▶ _Source passage_
##########

Going up a steep ascent, as we approached nearer to Pau, we were tormented by a parcel of little, dirty, ragged children, who, with a peculiar kind of tormenting drony song, kept begging by the side of the carriage; there were at least twenty of them, who, with flowers in their hands, continued to run by our side for near a mile. At length they left us; and, on reaching the top of the hill, an unrivalled scene burst upon our view. Immediately below was a broad plain, or rather valley, with a little world of its own within its bosom--villages, and hamlets, and vineyards, and streams, rich in fertility, and lighted up with sunshine--all peaceful, and sweet, and gentle;--while directly behind the hill that bounded it on the other side, rose the vast line of the Pyrenees, in all nature's grandest and most magnificent forms. It is impossible to describe the effect that such mountain scenery produces--one gasps, as it were, to take it all in. After contemplating for any time those immense works of nature, if we turn to look at the dwellings of man, which seem crouching themselves at the feet of their lofty neighbours, the lord of the creation dwindles to an insect, and the proudest of his palaces looks like the refuge of a caterpillar. Before we can reconcile ourselves to our own littleness, we have to remember that this insect, with his limited corporeal powers, has found means to make the vast world, and all that it produces, subservient to his will and conducive to his comfort, and then, indeed, his mind shows as exalted and powerful as his body is feeble and insignificant.
I cannot help thinking, that there is a sort of harmony between the spirit of man and all external nature; the heart expands and the mind enlarges itself to all that is bright and grand. A wide, beautiful scene steals us away from selfish griefs and cares; and it would appear to me impossible to do a bad or a base action in the presence of these awful mountains.
THE BIRTH-PLACE OF HENRI IV.
Even in the most monotonous existence, every day gives rise to so many little accidents, each of which bears its comment and its counter comment, and its subsequent and collateral ideas, that were one to write a diary, in which thoughts had a place as well as circumstances, we should pass one half of our time in recording the other.

##########

▶ _Set task_
In the passage about approaching Pau, what mountain range rose behind the hill on the far side of the valley?

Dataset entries
##########

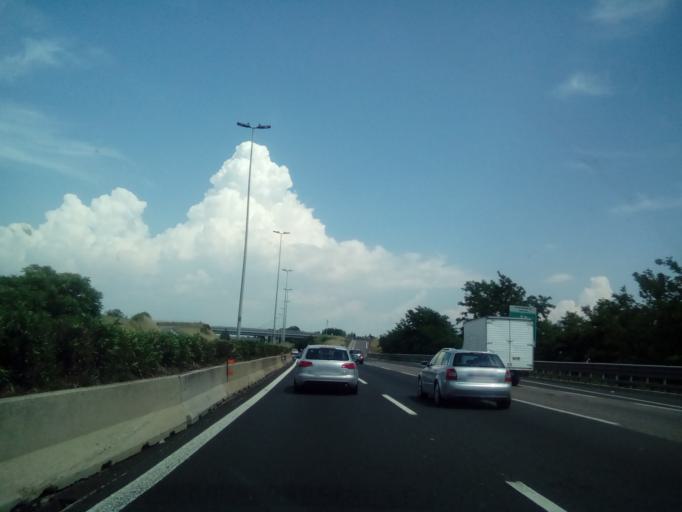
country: IT
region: Latium
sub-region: Citta metropolitana di Roma Capitale
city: Selcetta
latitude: 41.7944
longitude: 12.5071
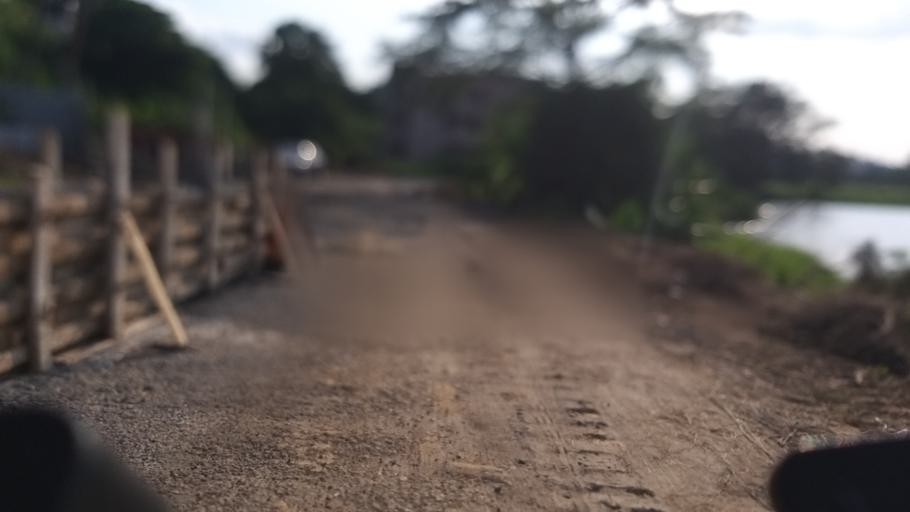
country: HK
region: Yuen Long
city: Yuen Long Kau Hui
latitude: 22.4535
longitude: 114.0395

##########

▶ _Expected output_
The Pyrenees.